I was like a middle-aged man, looking back at my marriage, knowing I could not undo what I had done, not the least part of it, yearning for the impossible: to start over fresh.
I thought to make a pilgrimage. Three months in a foreign land, filled with dog trainers whose routine work is completely beyond anything we can do here in the States. Shepherds and farmers who somehow create dogs who are achingly beautiful. I would sit at their feet. I would find a young bitch and bring her back with me. I would begin again.
I wrote Viv Billingham: How are things?
I hear you quit the duke of Roxburgh and moved to a new place. Do you like it? How’s husband, Geoff? Geoff, Junior? Are there any good young bitches for sale? I’m coming over in April.
Viv never answered. I wrote to Barbara Carpenter, president of the British Border Collie Club. She wrote back: Pastor’s Hill House lay between London and Scotland and she’d welcome a visit.
I should probably add that I’m a terrible traveler: don’t care for airports, airplanes, unfamiliar roads. Away from home I get fretful and discouraged. I hate to be a stranger.
Friday, April 23, 6:35 P.M. Greenwich time, a travel-goofy, nervous American honked out of Heathrow Airport in a red Ford Fiesta that had its steering wheel and gearshift lever on the wrong side. My luggage rode in the back seat, heaped in the clamshell halves of the dog kennel I hoped my young bitch would use, if and when I found her.
My prayer: I’d know her when I saw her. I had a thousand pounds to spend and three months to search Scotland before my wife wearied of caring for a 300-acre farm and 150 ewes without my help. That night, on the M3 motorway, my wife seemed close. So did the hospital.

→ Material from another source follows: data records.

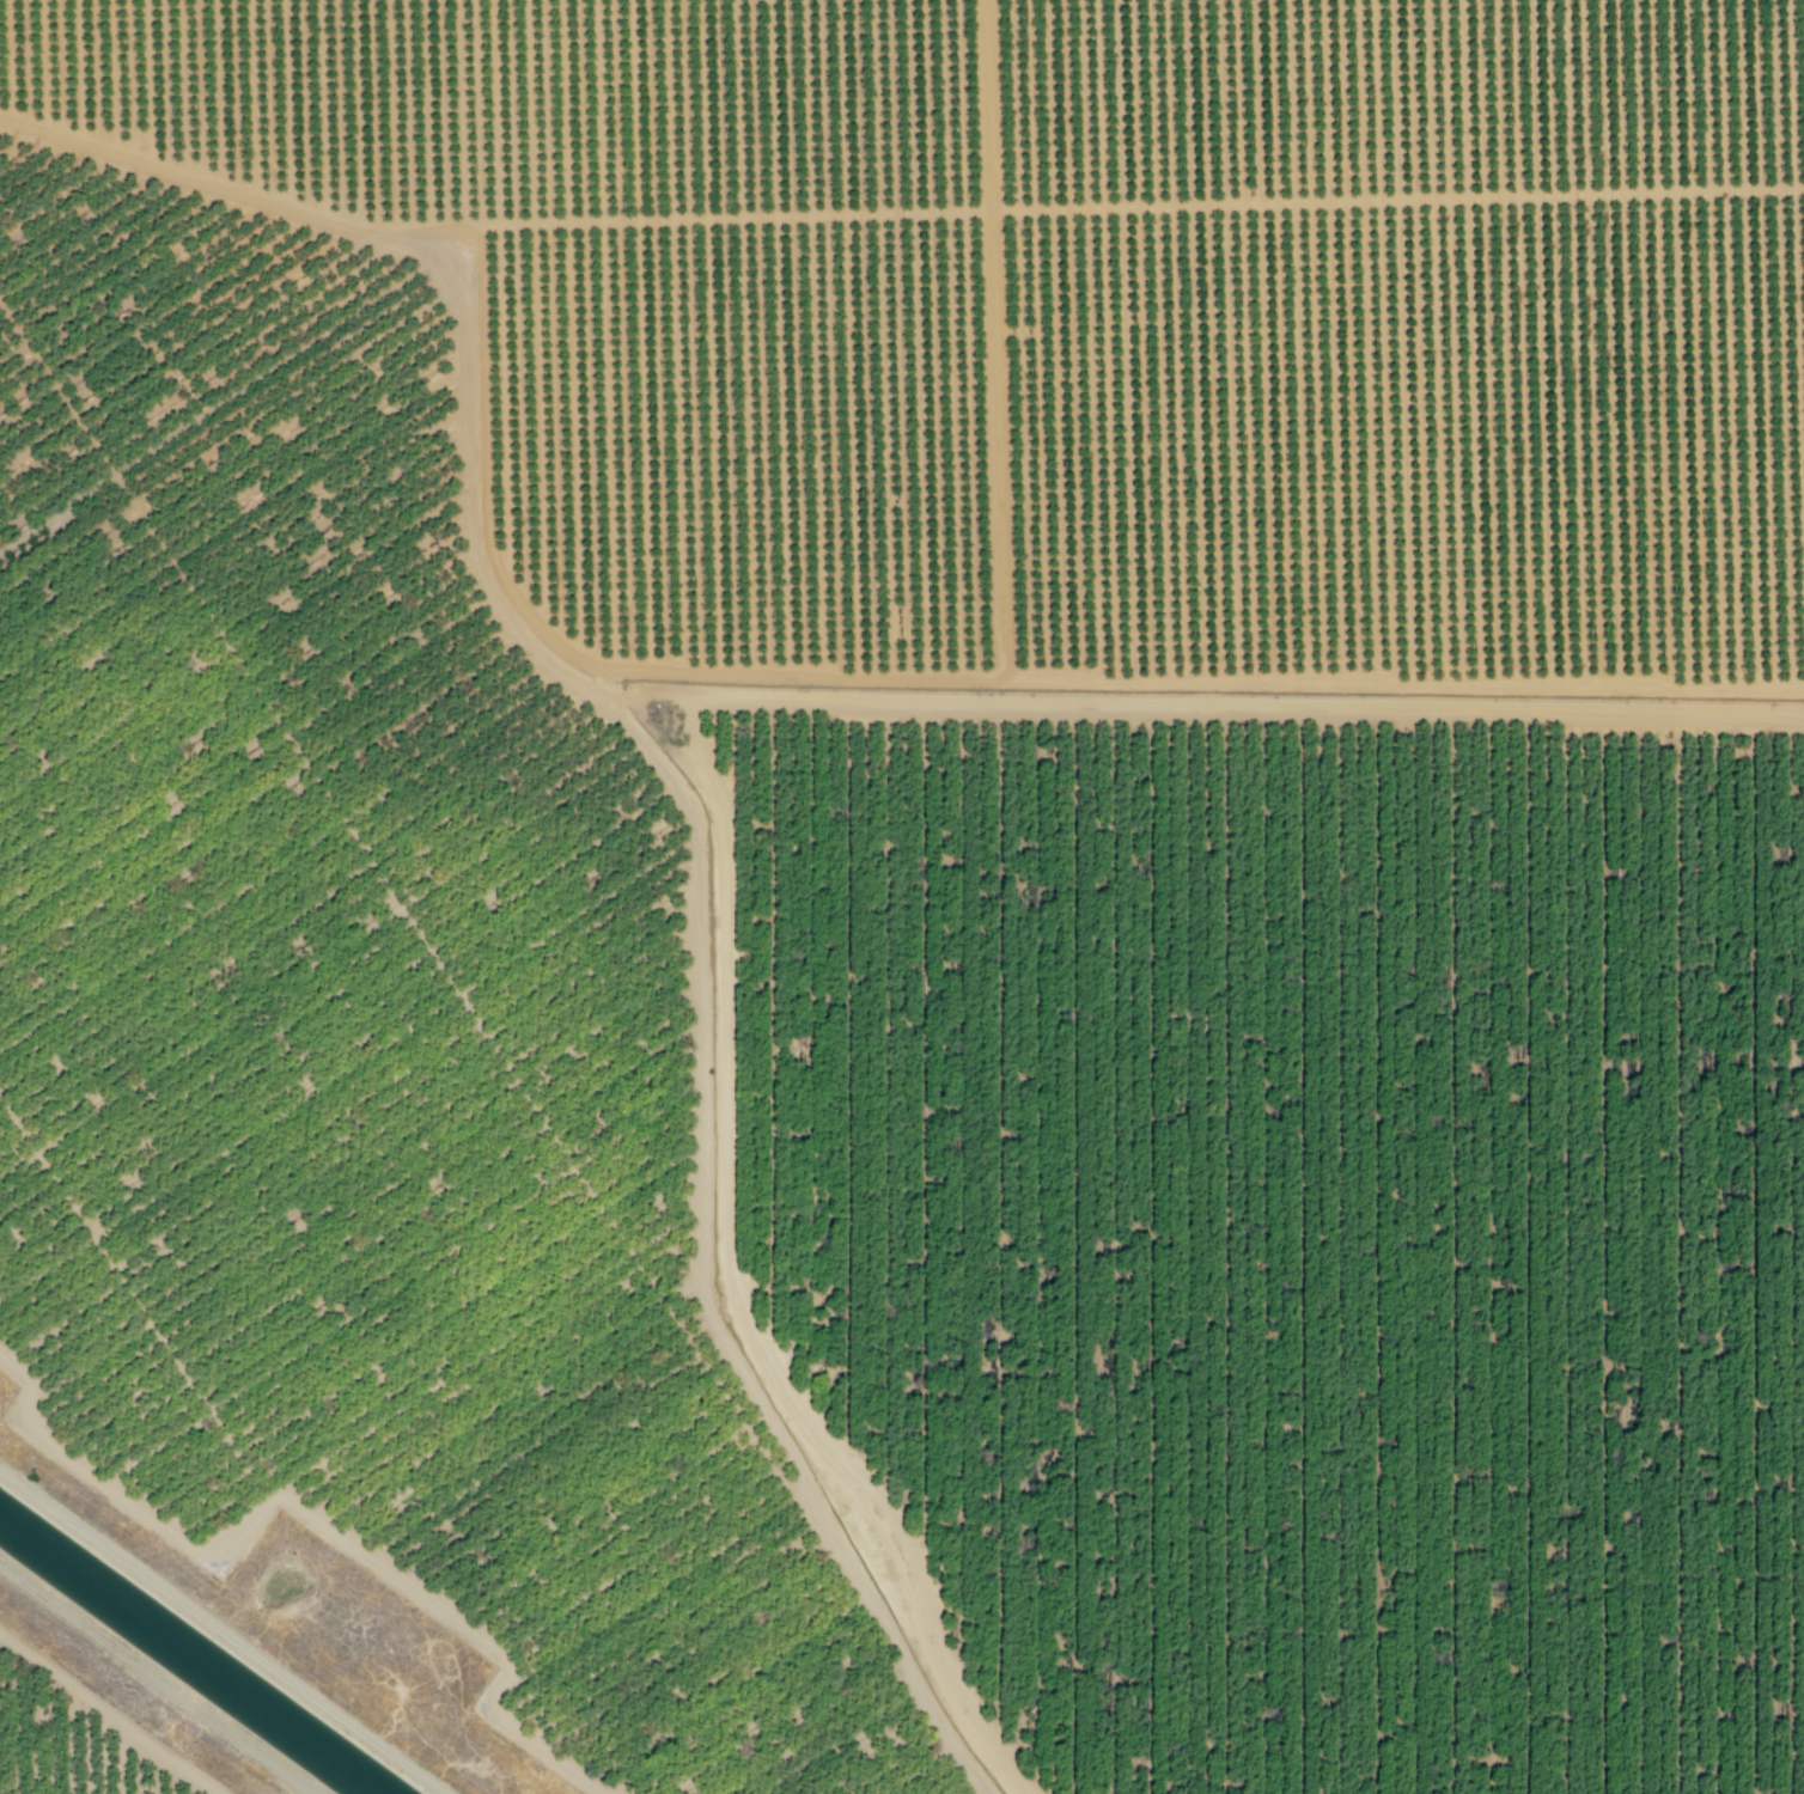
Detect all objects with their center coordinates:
road: (1097, 207)
road: (998, 339)
road: (956, 677)
road: (1204, 704)
road: (679, 795)
road: (727, 1281)
road: (313, 1519)
road: (108, 1715)

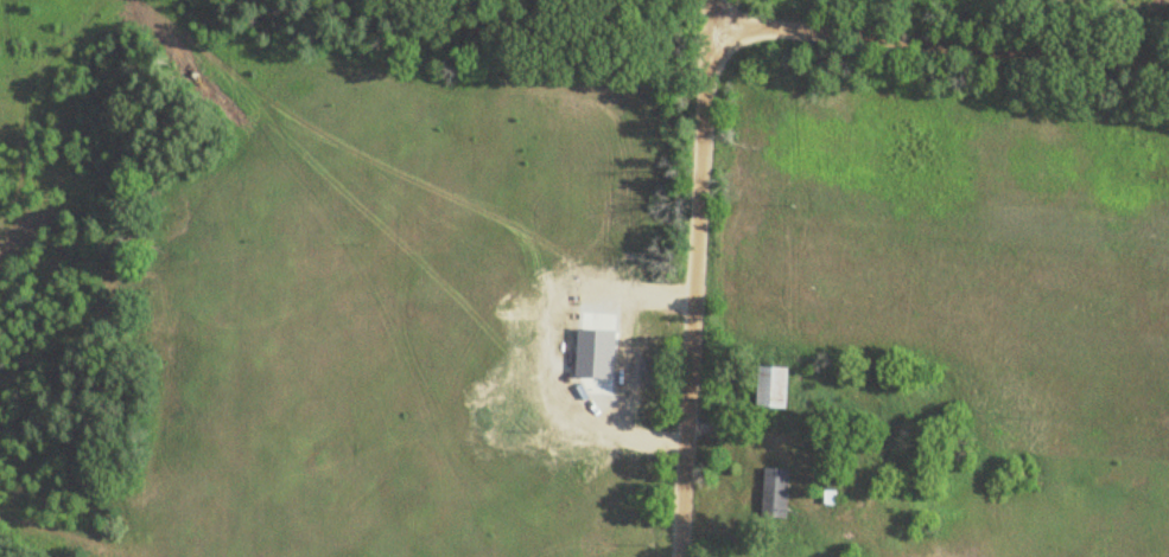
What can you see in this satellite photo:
road: (942, 42)
road: (704, 278)
building: (770, 387)
building: (773, 493)

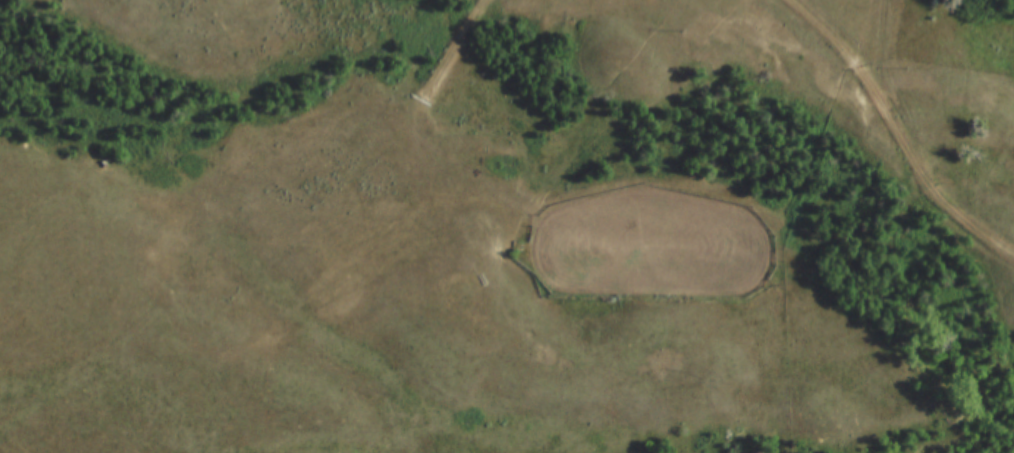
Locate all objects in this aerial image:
road: (433, 79)
road: (897, 133)

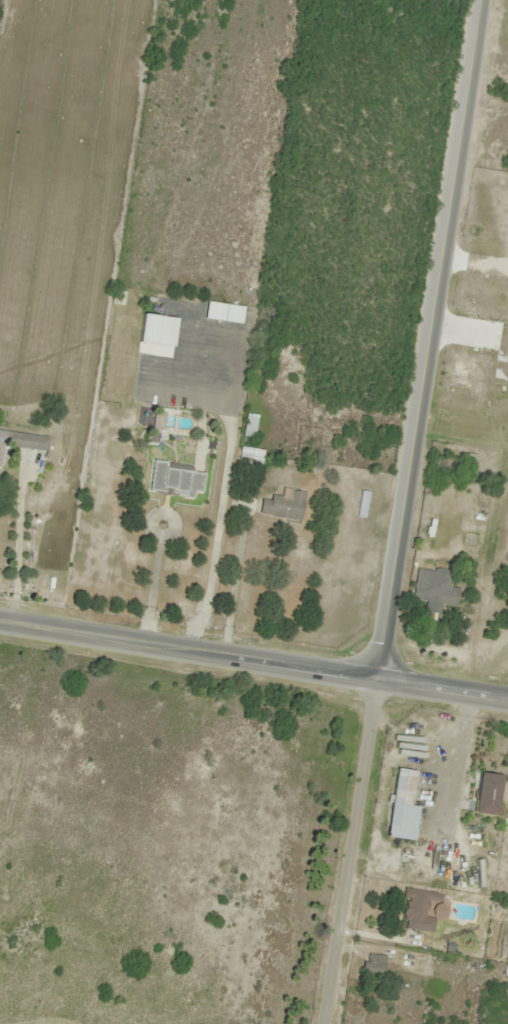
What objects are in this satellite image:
building: (224, 313)
building: (159, 334)
road: (428, 339)
building: (246, 425)
building: (22, 441)
building: (248, 452)
building: (173, 479)
building: (282, 504)
building: (433, 589)
road: (254, 660)
building: (484, 794)
building: (399, 807)
road: (348, 851)
building: (415, 911)
building: (373, 966)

That Friday was a bank holiday and, in Britain, when banks go on holiday, everybody else goes too. The motorway was bumper to bumper with merry souls. I cowered in the far left lane among the grocers’ lorries and caravans (travel trailers), while bolder motorists jetted by on the right at ninety and a hundred miles an h
our. Britons are an extraordinarily warlike people. Hell, they conquered most of the world. Why did I expect namby-pambies on the motorway? Big, smooth sports cars passed me. Junkers, crammed with drunk kids, passed, too. If my great grandmother hadn’t been dead, no doubt she’d have passed as well.
From time to time there’d be a police pulloff, but I never once saw a cop. Perhaps the police go on holiday along with everybody else. It was a jolly throng.
Blurry with jet lag, I anguished over the simplest decisions: Time to stop for gas? Dare I chance a faster lane? American diplomats frequently brag of visiting four countries in as many days while enacting treaties that affect life and death. Henry Kissinger nicknamed his jetlag “Shuttle Diplomacy.”
It got gray, then dark. The traffic thinned as holidaymakers peeled off for their rural retreats. Across the Severn River Bridge, I exited the motorway into black countryside. Briefly the road was two lanes before it shrank to one lane and shriveled further. Tremendous trees edged closer to the road until they clamped fast with thick overhead branches interlaced against the night sky. Brute stone walls shouldered into the verge. The road adopted a six-inch curb, which I’d smack every time I met oncoming traffic. I’d strike, bounce into the air, and barely regain control. No, I’d told the car-rental girl, I didn’t want the optional collision insurance.
“But it’s just two pounds, seventy a day, sir.”
Farmhouses, dark. Villages, dark. I supposed, if I lost the faint thread of Mrs. Carpenter’s directions, I could sleep in the car. I’d hate that.
The streets in Bream were plenty wide for a horse and rider, even a fat horse and rider. I squiggled between stone buildings, figuring that if my right-hand mirror didn’t get knocked off, my left mirror could take care of itself. I comforted myself that no other car had ever got stuck. If a car had got stuck, it’d still be here.